Sixteen-year-old Ree Dolly's father has disappeared. It's nothing new – but this time he's out on bail for cooking crank, and if he doesn't show for his hearing, the county will take the house Ree shares with her young brothers and a mother who is barely sane. Ree is determined to find her father, and tracks him through the Ozark snowdrifts and up and down rutted mountain roads – and through the people she hopes will have seen him: fellow meth dealers, old girlfriends, and the legions of Dolly kith and kin both inside and outside the law.
February 15
The Hunger Games by Suzanne Collins.
In the ruins of a place once known as North America lies the nation of Panem, a shining Capitol surrounded by 12 outlying districts. Long ago, the districts waged war on the Capitol and were defeated. As part of the surrender terms, each district agreed to send one boy and one girl to appear in an annual televised event called, "The Hunger Games," a fight to the death on live TV. Sixteen-year-old Katniss Everdeen, who lives alone with her mother and younger sister, regards it as a death sentence when she is forced to represent her district in the games.
March 21
Black Water Rising by Attica Locke.
Houston lawyer Jay Porter runs a floundering small-time practice – but his financial fate becomes the least of his worries after he rescues a floundering woman from drowning in the Buffalo Bayou. Suddenly, trouble comes for Jay from all sides as he investigates a murder near the bayou that leads him to the doorsteps of Houston’s elite and onto secreted oil fields. Despite escalating threats, Jay refuses to involve the police – certain that his past as a Civil Rights activist alongside Stoakly Carmichael as well as his own narrow acquittal from murder charges would bring down the law on him.
April 18
The Devil in the White City by Erik Larson.

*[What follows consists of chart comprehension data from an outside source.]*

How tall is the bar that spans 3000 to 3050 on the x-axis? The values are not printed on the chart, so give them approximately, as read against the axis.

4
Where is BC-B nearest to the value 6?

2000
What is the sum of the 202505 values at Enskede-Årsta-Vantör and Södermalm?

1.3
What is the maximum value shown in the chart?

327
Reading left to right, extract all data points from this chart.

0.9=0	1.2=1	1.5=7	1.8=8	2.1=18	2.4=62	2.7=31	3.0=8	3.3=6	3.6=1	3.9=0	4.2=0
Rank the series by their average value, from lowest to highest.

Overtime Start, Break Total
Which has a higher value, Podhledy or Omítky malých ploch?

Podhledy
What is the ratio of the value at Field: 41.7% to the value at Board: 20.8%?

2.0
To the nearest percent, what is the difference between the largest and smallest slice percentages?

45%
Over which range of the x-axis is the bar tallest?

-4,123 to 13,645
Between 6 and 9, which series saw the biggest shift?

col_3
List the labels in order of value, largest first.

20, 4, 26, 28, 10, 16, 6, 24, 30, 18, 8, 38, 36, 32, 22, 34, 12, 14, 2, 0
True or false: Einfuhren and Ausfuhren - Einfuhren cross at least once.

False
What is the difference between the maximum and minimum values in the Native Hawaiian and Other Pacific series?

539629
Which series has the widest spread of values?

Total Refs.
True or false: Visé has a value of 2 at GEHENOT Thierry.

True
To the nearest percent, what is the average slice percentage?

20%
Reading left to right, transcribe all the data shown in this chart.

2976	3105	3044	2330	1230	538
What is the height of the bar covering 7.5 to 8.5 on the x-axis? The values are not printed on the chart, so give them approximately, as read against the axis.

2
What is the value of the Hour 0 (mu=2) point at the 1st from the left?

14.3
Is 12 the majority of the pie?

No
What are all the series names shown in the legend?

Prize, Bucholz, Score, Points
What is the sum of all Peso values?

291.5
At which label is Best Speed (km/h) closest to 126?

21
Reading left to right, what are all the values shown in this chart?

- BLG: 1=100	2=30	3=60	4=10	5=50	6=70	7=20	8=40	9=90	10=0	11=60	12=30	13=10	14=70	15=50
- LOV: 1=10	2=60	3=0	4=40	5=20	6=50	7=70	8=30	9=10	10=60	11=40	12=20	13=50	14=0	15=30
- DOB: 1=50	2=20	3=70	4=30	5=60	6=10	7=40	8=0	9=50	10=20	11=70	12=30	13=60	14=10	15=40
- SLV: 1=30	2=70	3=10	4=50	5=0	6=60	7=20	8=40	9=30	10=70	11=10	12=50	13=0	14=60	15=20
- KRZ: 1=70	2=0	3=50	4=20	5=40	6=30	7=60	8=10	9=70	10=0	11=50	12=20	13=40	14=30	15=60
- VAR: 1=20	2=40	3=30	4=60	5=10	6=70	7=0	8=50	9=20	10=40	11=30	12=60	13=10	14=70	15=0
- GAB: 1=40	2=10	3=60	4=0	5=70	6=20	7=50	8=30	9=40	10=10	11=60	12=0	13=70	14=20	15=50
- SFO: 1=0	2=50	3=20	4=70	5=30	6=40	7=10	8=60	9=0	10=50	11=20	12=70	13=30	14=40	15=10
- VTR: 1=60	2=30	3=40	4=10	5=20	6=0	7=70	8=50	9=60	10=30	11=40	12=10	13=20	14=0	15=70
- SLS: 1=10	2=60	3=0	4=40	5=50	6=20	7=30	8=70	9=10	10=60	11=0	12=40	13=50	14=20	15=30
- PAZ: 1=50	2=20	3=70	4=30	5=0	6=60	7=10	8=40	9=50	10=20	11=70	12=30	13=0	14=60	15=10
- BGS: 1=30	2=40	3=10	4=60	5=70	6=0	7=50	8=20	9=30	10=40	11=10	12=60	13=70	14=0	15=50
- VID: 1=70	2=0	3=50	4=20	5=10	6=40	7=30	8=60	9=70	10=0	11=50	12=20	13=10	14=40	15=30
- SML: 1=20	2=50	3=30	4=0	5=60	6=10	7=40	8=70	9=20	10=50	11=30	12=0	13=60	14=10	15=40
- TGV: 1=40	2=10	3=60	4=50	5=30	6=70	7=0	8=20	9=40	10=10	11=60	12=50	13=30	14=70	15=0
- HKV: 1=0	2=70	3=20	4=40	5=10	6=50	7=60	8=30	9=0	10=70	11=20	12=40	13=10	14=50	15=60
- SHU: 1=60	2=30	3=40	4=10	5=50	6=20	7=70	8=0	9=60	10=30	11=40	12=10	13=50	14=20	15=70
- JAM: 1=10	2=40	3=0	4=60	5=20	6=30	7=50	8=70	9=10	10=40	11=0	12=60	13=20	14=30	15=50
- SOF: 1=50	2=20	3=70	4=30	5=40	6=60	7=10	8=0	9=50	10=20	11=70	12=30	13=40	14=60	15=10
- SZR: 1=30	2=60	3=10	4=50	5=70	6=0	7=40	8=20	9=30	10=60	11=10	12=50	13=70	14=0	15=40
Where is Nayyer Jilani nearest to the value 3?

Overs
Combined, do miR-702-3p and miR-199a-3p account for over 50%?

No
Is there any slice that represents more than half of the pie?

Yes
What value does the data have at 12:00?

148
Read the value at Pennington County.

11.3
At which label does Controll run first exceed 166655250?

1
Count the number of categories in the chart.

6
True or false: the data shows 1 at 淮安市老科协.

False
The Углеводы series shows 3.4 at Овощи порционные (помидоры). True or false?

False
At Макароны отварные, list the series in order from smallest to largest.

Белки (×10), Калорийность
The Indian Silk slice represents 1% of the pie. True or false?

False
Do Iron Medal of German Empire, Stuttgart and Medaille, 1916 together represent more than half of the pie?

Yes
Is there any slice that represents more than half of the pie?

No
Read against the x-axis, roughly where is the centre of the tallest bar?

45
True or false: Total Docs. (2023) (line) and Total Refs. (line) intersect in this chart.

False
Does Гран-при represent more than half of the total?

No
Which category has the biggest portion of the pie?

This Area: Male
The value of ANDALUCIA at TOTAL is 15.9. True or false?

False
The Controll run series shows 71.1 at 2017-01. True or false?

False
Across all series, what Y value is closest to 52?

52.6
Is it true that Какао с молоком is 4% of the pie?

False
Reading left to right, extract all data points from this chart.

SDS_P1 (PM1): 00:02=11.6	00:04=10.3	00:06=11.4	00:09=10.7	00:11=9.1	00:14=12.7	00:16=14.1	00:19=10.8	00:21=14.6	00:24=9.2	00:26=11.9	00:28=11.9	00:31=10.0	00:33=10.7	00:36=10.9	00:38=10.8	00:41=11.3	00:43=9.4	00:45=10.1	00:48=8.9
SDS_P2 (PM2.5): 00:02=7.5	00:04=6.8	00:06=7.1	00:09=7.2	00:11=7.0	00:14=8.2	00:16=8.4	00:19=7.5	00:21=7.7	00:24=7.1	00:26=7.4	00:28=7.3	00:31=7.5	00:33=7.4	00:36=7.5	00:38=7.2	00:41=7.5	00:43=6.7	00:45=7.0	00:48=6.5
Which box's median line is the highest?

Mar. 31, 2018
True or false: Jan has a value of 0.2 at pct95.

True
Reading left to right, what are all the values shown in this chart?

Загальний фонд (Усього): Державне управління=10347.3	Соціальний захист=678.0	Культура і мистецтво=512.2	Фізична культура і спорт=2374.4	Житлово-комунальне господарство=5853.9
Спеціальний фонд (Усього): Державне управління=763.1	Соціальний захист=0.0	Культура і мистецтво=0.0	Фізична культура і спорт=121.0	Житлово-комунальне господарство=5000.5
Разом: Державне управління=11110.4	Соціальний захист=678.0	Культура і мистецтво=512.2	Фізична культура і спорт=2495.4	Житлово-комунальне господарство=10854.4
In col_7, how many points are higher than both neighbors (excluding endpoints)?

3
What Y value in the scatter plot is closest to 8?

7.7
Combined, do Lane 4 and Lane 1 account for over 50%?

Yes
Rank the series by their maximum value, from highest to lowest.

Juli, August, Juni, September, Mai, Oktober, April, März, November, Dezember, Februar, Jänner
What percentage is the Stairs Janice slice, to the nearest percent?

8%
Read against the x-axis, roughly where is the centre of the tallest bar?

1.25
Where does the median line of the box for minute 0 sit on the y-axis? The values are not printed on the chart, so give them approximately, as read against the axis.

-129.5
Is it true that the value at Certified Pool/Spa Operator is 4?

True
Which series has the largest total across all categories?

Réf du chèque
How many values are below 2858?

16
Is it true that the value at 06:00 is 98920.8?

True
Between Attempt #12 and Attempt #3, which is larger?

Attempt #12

Amid the great triumphs and notable persons attracted to the Chicago World’s Fair in 1893, there also came a serial killer – lured by anonymity afforded by a dense sprawl populated by millions of tourists. While famed architect Daniel Hudson Burnham constructed a 600-acre urban fairground, the self-named H.H. Holmes built a more infamous career, dismembering an estimated 200 young women over six months while the jubilee raged. Larson offers a seamless yet bifurcated story of inspiring artistic vision and gross depravity by focusing on the master builder whose greatest work became a pristine playground for a master killer.
Previous Reads:
December 2011 Origins of the Specious by Patricia T. O'Conner and Stewart Kellerman.
November 2011 Agaat by Marlene Van Niekerk.
October 2011 Just Like Us by Helen Thorpe.
September 2011 The Absolutely True Diary of a Part-Time Indian by Sherman Alexie.
August 2011 In Cold Blood by Truman Capote.
July 2011 The Selected Works of T.S. Spivet by Reif Larsen.
June 2011 Neverwhere by Neil Gaiman.
May 2011 Room by Emma Donoghue.
April 2011 Assassination Vacation by Sarah Vowell.
March 2011 The Road by Cormac McCarthy.
February 2011 Never Let Me Go by Kazuo Ishiguro.
January 2011 Half Broke Horses by Jeannette Walls.